Life

What I Used To Secretly Read Between The Bedcovers

Even though I now consider Japan home after being here since 1994, I still miss just passing time in English language bookshops. Naturally, during our recent trip back to N.Ireland I was in seventh heaven whenever a chance arose to do just that.

Browsing the magazine section I came across a real blast from my past - see the front cover of Miniature Wargames magazine below.

Miniature Wargames Japan

Leafing through the pages reminded me warmly of the hobby I fell in love with more than thirty-five years ago; playing with toy soldiers aka miniature or figures wargaming.

Back in the early 70s I recall borrowing Donald Featherstone’s now classic books on solo wargaming, American Civil Wargaming, and Napoleonic wargaming. In fact, so besotted was I with his writings, that I had these out in rotation much to the librarian’s amazement.

However, being a very busy teenager at school with sports and studies, meant that time for hobby reading was limited. And in those days, with no Internet to distract, my parents had a 9pm lights out policy during the week.

Where there’s a will, there’s a way. Therefore, unknown to the adults downstairs, I found that light cast from the hallway was sufficient to read Mr. Featherstone’s books from my bedroom. Should someone come up to check on the supposedly sleeping children, I was able to slip my book under the covers, and then turn on a small flashlight once the coast was clear!

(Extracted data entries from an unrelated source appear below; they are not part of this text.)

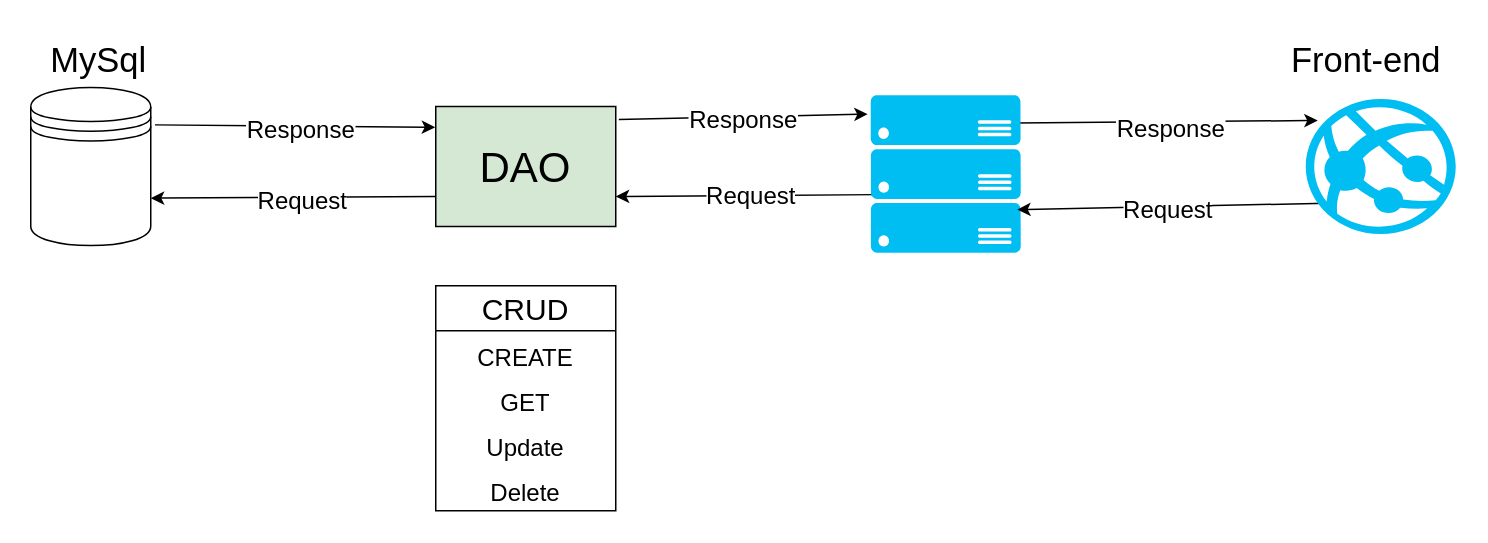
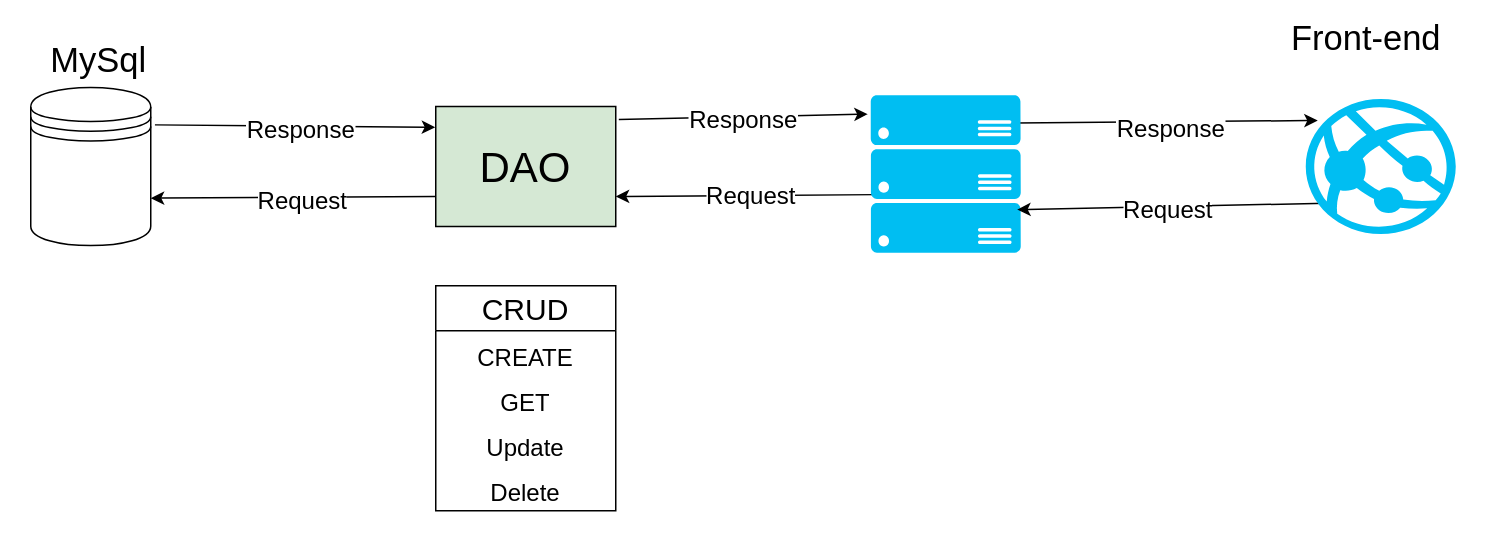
  <mxCell id="0" />
  <mxCell id="1" parent="0" />
  <mxCell id="2" style="edgeStyle=none;html=1;entryX=1;entryY=0.7;entryDx=0;entryDy=0;fontSize=23;exitX=0;exitY=0.75;exitDx=0;exitDy=0;" edge="1" parent="1" source="5" target="20"><mxGeometry relative="1" as="geometry" /></mxCell>
  <mxCell id="3" value="&lt;font style=&quot;font-size: 16px;&quot;&gt;Request&lt;/font&gt;" style="edgeLabel;html=1;align=center;verticalAlign=middle;resizable=0;points=[];fontSize=18;" vertex="1" connectable="0" parent="2"><mxGeometry x="-0.22" y="2" relative="1" as="geometry"><mxPoint x="-16" as="offset" /></mxGeometry></mxCell>
  <mxCell id="4" value="&lt;font style=&quot;font-size: 16px;&quot;&gt;Response&lt;/font&gt;" style="edgeStyle=none;html=1;entryX=-0.02;entryY=0.12;entryDx=0;entryDy=0;entryPerimeter=0;fontSize=23;exitX=1.017;exitY=0.108;exitDx=0;exitDy=0;exitPerimeter=0;" edge="1" parent="1" source="5" target="10"><mxGeometry relative="1" as="geometry" /></mxCell>
  <mxCell id="5" value="&lt;font style=&quot;font-size: 28px;&quot;&gt;DAO&lt;/font&gt;" style="rounded=0;whiteSpace=wrap;html=1;fillColor=#d5e8d4;" vertex="1" parent="1"><mxGeometry x="290" y="70.5" width="120" height="80" as="geometry" /></mxCell>
  <mxCell id="6" style="edgeStyle=none;html=1;entryX=1;entryY=0.75;entryDx=0;entryDy=0;fontSize=23;exitX=0.038;exitY=0.631;exitDx=0;exitDy=0;exitPerimeter=0;" edge="1" parent="1" source="10" target="5"><mxGeometry relative="1" as="geometry" /></mxCell>
  <mxCell id="7" value="&lt;font style=&quot;font-size: 16px;&quot;&gt;Request&lt;/font&gt;" style="edgeLabel;html=1;align=center;verticalAlign=middle;resizable=0;points=[];fontSize=18;" vertex="1" connectable="0" parent="6"><mxGeometry x="-0.357" relative="1" as="geometry"><mxPoint x="-28" as="offset" /></mxGeometry></mxCell>
  <mxCell id="8" style="edgeStyle=none;html=1;entryX=0.08;entryY=0.159;entryDx=0;entryDy=0;entryPerimeter=0;fontSize=23;exitX=0.94;exitY=0.177;exitDx=0;exitDy=0;exitPerimeter=0;" edge="1" parent="1" source="10" target="23"><mxGeometry relative="1" as="geometry" /></mxCell>
  <mxCell id="9" value="&lt;font style=&quot;font-size: 16px;&quot;&gt;Response&lt;/font&gt;" style="edgeLabel;html=1;align=center;verticalAlign=middle;resizable=0;points=[];fontSize=23;" vertex="1" connectable="0" parent="8"><mxGeometry x="0.182" y="-2" relative="1" as="geometry"><mxPoint x="-16" as="offset" /></mxGeometry></mxCell>
  <mxCell id="10" value="" style="verticalLabelPosition=bottom;html=1;verticalAlign=top;align=center;strokeColor=none;fillColor=#00BEF2;shape=mxgraph.azure.server_rack;fontSize=23;" vertex="1" parent="1"><mxGeometry x="580" y="63" width="100" height="105" as="geometry" /></mxCell>
  <mxCell id="11" value="&lt;font style=&quot;font-size: 20px;&quot;&gt;CRUD&lt;/font&gt;" style="swimlane;fontStyle=0;childLayout=stackLayout;horizontal=1;startSize=30;horizontalStack=0;resizeParent=1;resizeParentMax=0;resizeLast=0;collapsible=1;marginBottom=0;whiteSpace=wrap;html=1;fontSize=23;" vertex="1" parent="1"><mxGeometry x="290" y="190" width="120" height="150" as="geometry" /></mxCell>
  <mxCell id="12" value="&lt;font style=&quot;font-size: 16px;&quot;&gt;CREATE&lt;/font&gt;" style="text;strokeColor=none;fillColor=none;align=center;verticalAlign=middle;spacingLeft=4;spacingRight=4;overflow=hidden;points=[[0,0.5],[1,0.5]];portConstraint=eastwest;rotatable=0;whiteSpace=wrap;html=1;fontSize=23;" vertex="1" parent="11"><mxGeometry y="30" width="120" height="30" as="geometry" /></mxCell>
  <mxCell id="13" value="&lt;font style=&quot;font-size: 16px;&quot;&gt;GET&lt;/font&gt;" style="text;strokeColor=none;fillColor=none;align=center;verticalAlign=middle;spacingLeft=4;spacingRight=4;overflow=hidden;points=[[0,0.5],[1,0.5]];portConstraint=eastwest;rotatable=0;whiteSpace=wrap;html=1;fontSize=23;" vertex="1" parent="11"><mxGeometry y="60" width="120" height="30" as="geometry" /></mxCell>
  <mxCell id="14" value="&lt;font style=&quot;font-size: 16px;&quot;&gt;Update&lt;/font&gt;" style="text;strokeColor=none;fillColor=none;align=center;verticalAlign=middle;spacingLeft=4;spacingRight=4;overflow=hidden;points=[[0,0.5],[1,0.5]];portConstraint=eastwest;rotatable=0;whiteSpace=wrap;html=1;fontSize=23;" vertex="1" parent="11"><mxGeometry y="90" width="120" height="30" as="geometry" /></mxCell>
  <mxCell id="15" value="&lt;font style=&quot;font-size: 16px;&quot;&gt;Delete&lt;/font&gt;" style="text;strokeColor=none;fillColor=none;align=center;verticalAlign=middle;spacingLeft=4;spacingRight=4;overflow=hidden;points=[[0,0.5],[1,0.5]];portConstraint=eastwest;rotatable=0;whiteSpace=wrap;html=1;fontSize=23;" vertex="1" parent="11"><mxGeometry y="120" width="120" height="30" as="geometry" /></mxCell>
  <mxCell id="16" value="MySql" style="text;html=1;align=center;verticalAlign=middle;resizable=0;points=[];autosize=1;strokeColor=none;fillColor=none;fontSize=23;" vertex="1" parent="1"><mxGeometry x="20" y="20" width="90" height="40" as="geometry" /></mxCell>
- <mxCell id="17" value="Front-end" style="text;html=1;align=center;verticalAlign=middle;resizable=0;points=[];autosize=1;strokeColor=none;fillColor=none;fontSize=23;" vertex="1" parent="1"><mxGeometry x="850" y="20" width="120" height="40" as="geometry" /></mxCell>
+ <mxCell id="17" value="Front-end" style="text;html=1;align=center;verticalAlign=middle;resizable=0;points=[];autosize=1;strokeColor=none;fillColor=none;fontSize=23;" vertex="1" parent="1"><mxGeometry x="850" y="5" width="120" height="40" as="geometry" /></mxCell>
  <mxCell id="18" style="edgeStyle=none;html=1;entryX=-0.003;entryY=0.173;entryDx=0;entryDy=0;entryPerimeter=0;fontSize=23;exitX=1.035;exitY=0.237;exitDx=0;exitDy=0;exitPerimeter=0;" edge="1" parent="1" source="20" target="5"><mxGeometry relative="1" as="geometry" /></mxCell>
  <mxCell id="19" value="&lt;font style=&quot;font-size: 16px;&quot;&gt;Response&lt;/font&gt;" style="edgeLabel;html=1;align=center;verticalAlign=middle;resizable=0;points=[];fontSize=18;" vertex="1" connectable="0" parent="18"><mxGeometry x="0.277" y="-2" relative="1" as="geometry"><mxPoint x="-22" as="offset" /></mxGeometry></mxCell>
  <mxCell id="20" value="" style="shape=datastore;whiteSpace=wrap;html=1;fontSize=23;" vertex="1" parent="1"><mxGeometry x="20" y="57.75" width="80" height="105.5" as="geometry" /></mxCell>
  <mxCell id="21" style="edgeStyle=none;html=1;entryX=0.976;entryY=0.726;entryDx=0;entryDy=0;entryPerimeter=0;fontSize=23;exitX=0.14;exitY=0.772;exitDx=0;exitDy=0;exitPerimeter=0;" edge="1" parent="1" source="23" target="10"><mxGeometry relative="1" as="geometry" /></mxCell>
  <mxCell id="22" value="&lt;font style=&quot;font-size: 16px;&quot;&gt;Request&lt;/font&gt;" style="edgeLabel;html=1;align=center;verticalAlign=middle;resizable=0;points=[];fontSize=23;" vertex="1" connectable="0" parent="21"><mxGeometry x="-0.338" relative="1" as="geometry"><mxPoint x="-39" as="offset" /></mxGeometry></mxCell>
  <mxCell id="23" value="" style="verticalLabelPosition=bottom;html=1;verticalAlign=top;align=center;strokeColor=none;fillColor=#00BEF2;shape=mxgraph.azure.azure_website;pointerEvents=1;fontSize=23;" vertex="1" parent="1"><mxGeometry x="870" y="65.5" width="100" height="90" as="geometry" /></mxCell>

Ah, the guilty pleasures of reading about Blue vs Gray table top encounters or of 15mm versions of Wellington’s famous infantry squares fighting off heroic charges by French Hussars.

(A word to the curious: note that, for me, this hobby was a form of play, not a means to safely simulate and glory in the bloody horrors and chaos of real warfare.)

Of course, time passed, I grew up and somewhat sadly put away my toy soldiers (I was mostly a solo wargamer) but did retain a strong interest in military history and a loose attachment to board wargaming (which used cardboard maps and counters, instead of model soldiers.)

Standing in that Belfast bookshop, for a few minutes I relived many of those childhood memories while a part of me felt real sadness that I didn’t become a lifelong hobby wargamer.

Still, it’s never too late to take up a hobby again, even if a busy life and limited space to store toy soldier armies, conspire against a return to the contentment afforded by innocence.

Following in the spirit of my earlier post on making small moves, I think my next moves will be to subscribe to the magazine and maybe make an appearance at the West Tokyo Wargames monthly meeting (amazing what you can find on Google!)

That should be enough to tell me if my rediscovered interest is genuine or just a fond remembrance of things past. Either result is OK in my book.

Have you a hobby or interest long abandoned but worth taking a look at again?